The FCC could just not allow computers to ship it without.

CPU makers like Intel and AMD could simply have their CPUs not work with non-ECC RAM.

Microsoft could e.g. require ECC RAM for Windows 12.

It is insanity that most computers shipping today do not use ECC and are thus unreliable.

With luck they'll crash, but most likely they will fail silently, while corrupting data.



so true. anecdotal, I've gone from 4 blue screens a month down to zero after going ECC, on the few desktops we require windows.

everyone must still be quoting numbers when we had 4mb of premium chips. now that all pcs have 8-128gb of the crumiest, cheapest silicon... i bet the failure rates are way more noticeable.

sadly, i got laptops for my company that have a PRO amd cpu and sodimm sockets... only to find out ecc sodimm ram is sold by one manufacturer gouging the NAS market with crazy insane prices.


I've been there, and it was a pain. All my backups were corrupted due to a faulty RAM module. Initially, I blamed the hard drives because they seemed to be failing right before my eyes. I was copying a large file; sometimes it copied okay, but occasionally it would become corrupted. Since then, I've been paying a premium for ECC.


Same experience. We were doing all the things, regular backups, rotating them, verifying them. During a weekly verification test, it failed. Tested some older backups and they failed too! If the data matters, it’s hard to express the stress and disconcert you feel in this moment.

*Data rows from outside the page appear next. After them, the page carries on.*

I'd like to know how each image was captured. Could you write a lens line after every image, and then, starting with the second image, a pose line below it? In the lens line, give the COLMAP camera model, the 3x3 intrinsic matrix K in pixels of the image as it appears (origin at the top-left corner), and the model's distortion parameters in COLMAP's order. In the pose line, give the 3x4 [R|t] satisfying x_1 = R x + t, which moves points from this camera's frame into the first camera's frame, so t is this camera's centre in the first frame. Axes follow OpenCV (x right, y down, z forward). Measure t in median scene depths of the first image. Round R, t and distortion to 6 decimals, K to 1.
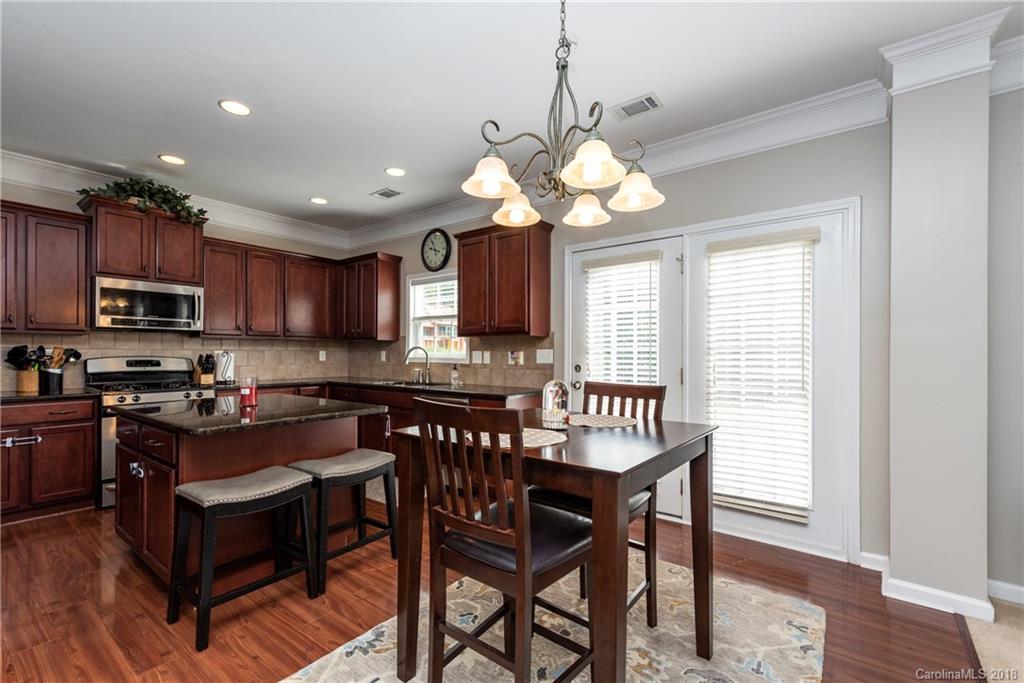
lens RADIAL K [[446.8, 0, 509.9], [0, 446.8, 351.3], [0, 0, 1]] dist [0.006763, -0.003636]
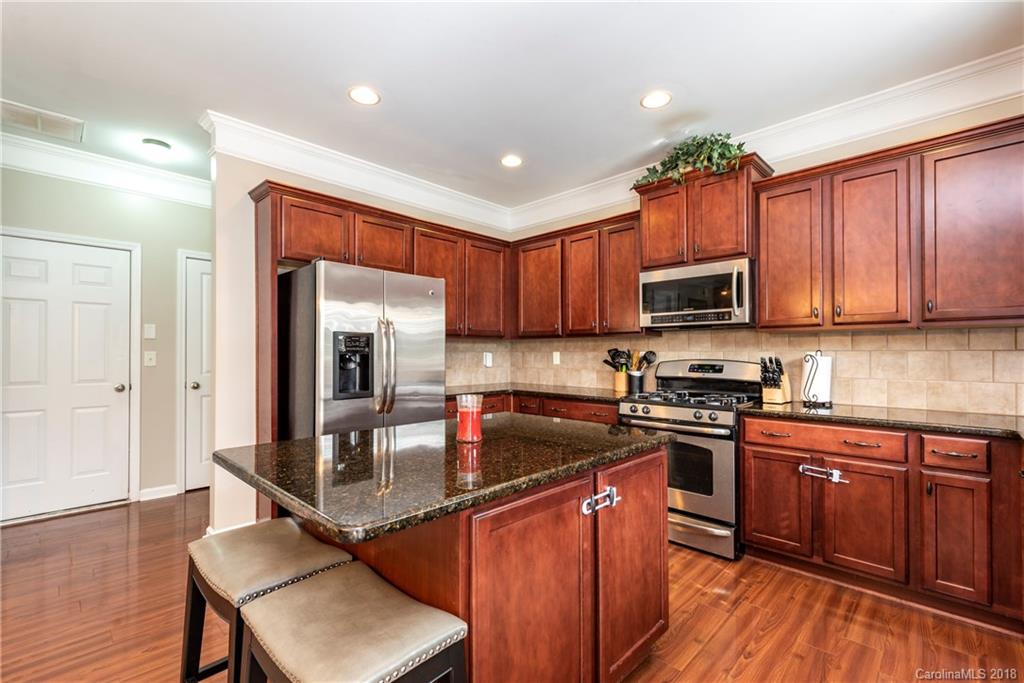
lens RADIAL K [[446.8, 0, 543.7], [0, 446.8, 349.2], [0, 0, 1]] dist [0.006763, -0.003636]
pose [[-0.055778, -0.012456, -0.998366, 0.003577], [0.004390, 0.999909, -0.012720, 0.000851], [0.998434, -0.005093, -0.055718, 0.739656]]
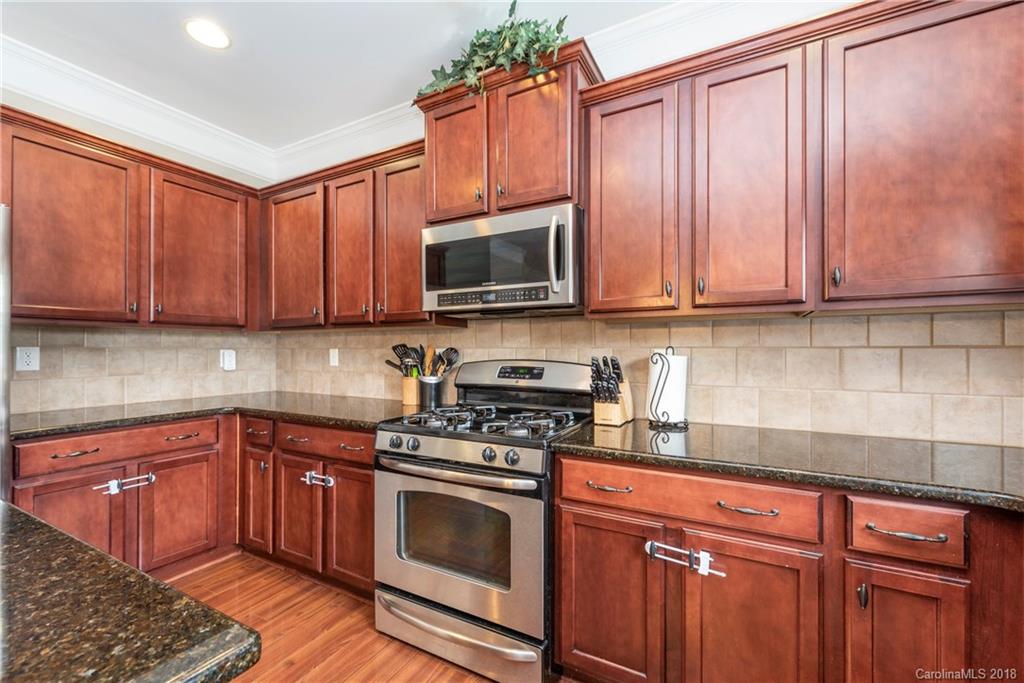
lens RADIAL K [[409.1, 0, 490.9], [0, 409.1, 350.5], [0, 0, 1]] dist [0.005678, -0.000654]
pose [[0.113497, -0.003630, -0.993532, -0.309239], [0.004943, 0.999983, -0.003089, 0.000132], [0.993526, -0.004561, 0.113513, 0.890771]]
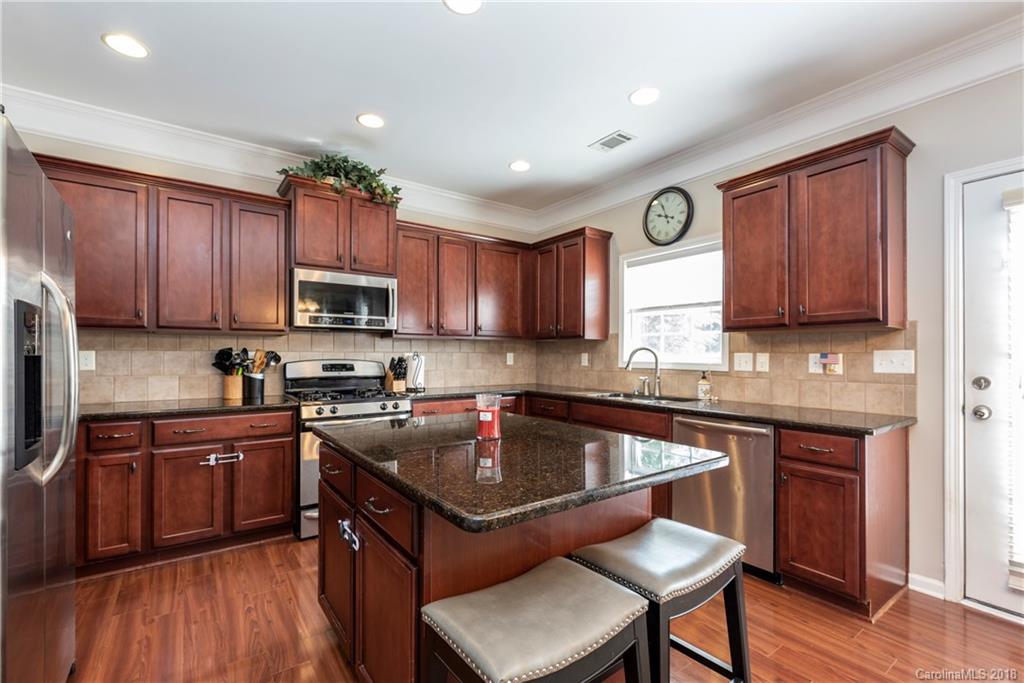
lens RADIAL K [[446.8, 0, 506.5], [0, 446.8, 350.1], [0, 0, 1]] dist [0.006763, -0.003636]
pose [[0.956710, -0.003422, -0.291024, -0.239990], [0.001829, 0.999982, -0.005746, -0.001988], [0.291038, 0.004965, 0.956699, 0.249995]]
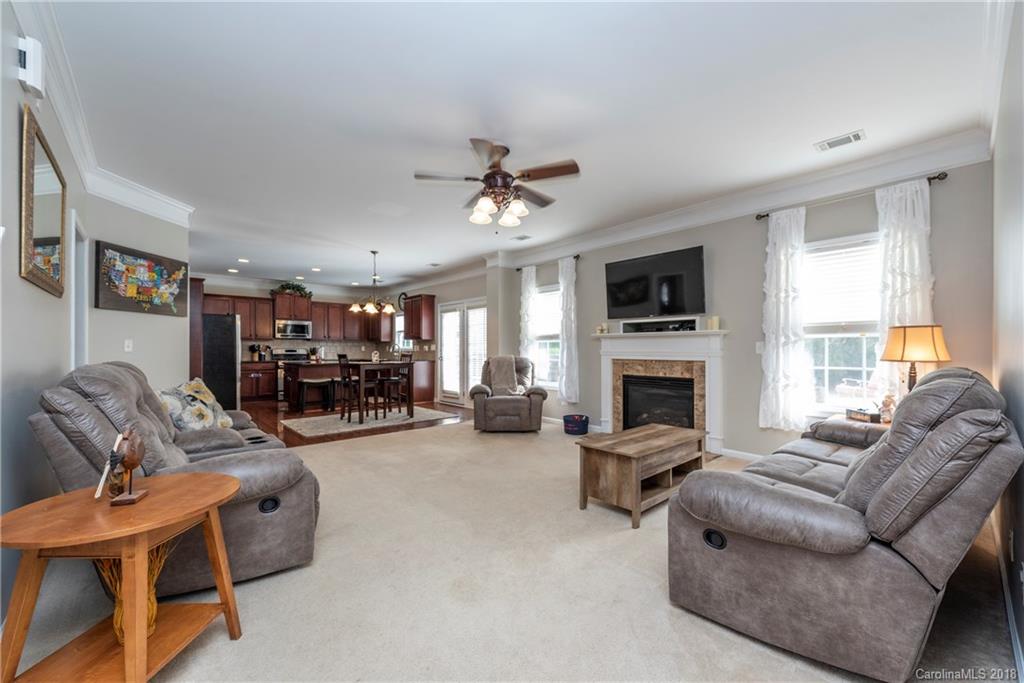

Memory is different from all other resources in the system. We are conditioned as engineers, we know drives fail more frequently than other resources. When memory fails it is indistinguishable from a drive failure. There are some system behaviors that matter too, we tend to think that page allocation is random and on heavily loaded systems it appears to be, but on specialized systems it can be rather consistent so the verification can fail in nearly the same place, repeatedly. Riddle me this: what is more likely? A memory failure, a drive failure, or a postgresql bug that results in a corrupted row? Badblocks checks out on the server’s disks… if the data matters, it is extremely unpleasant going through that whole thing, it’s crystal clear after the fact but it’s a bloody nightmare in the heat of it all.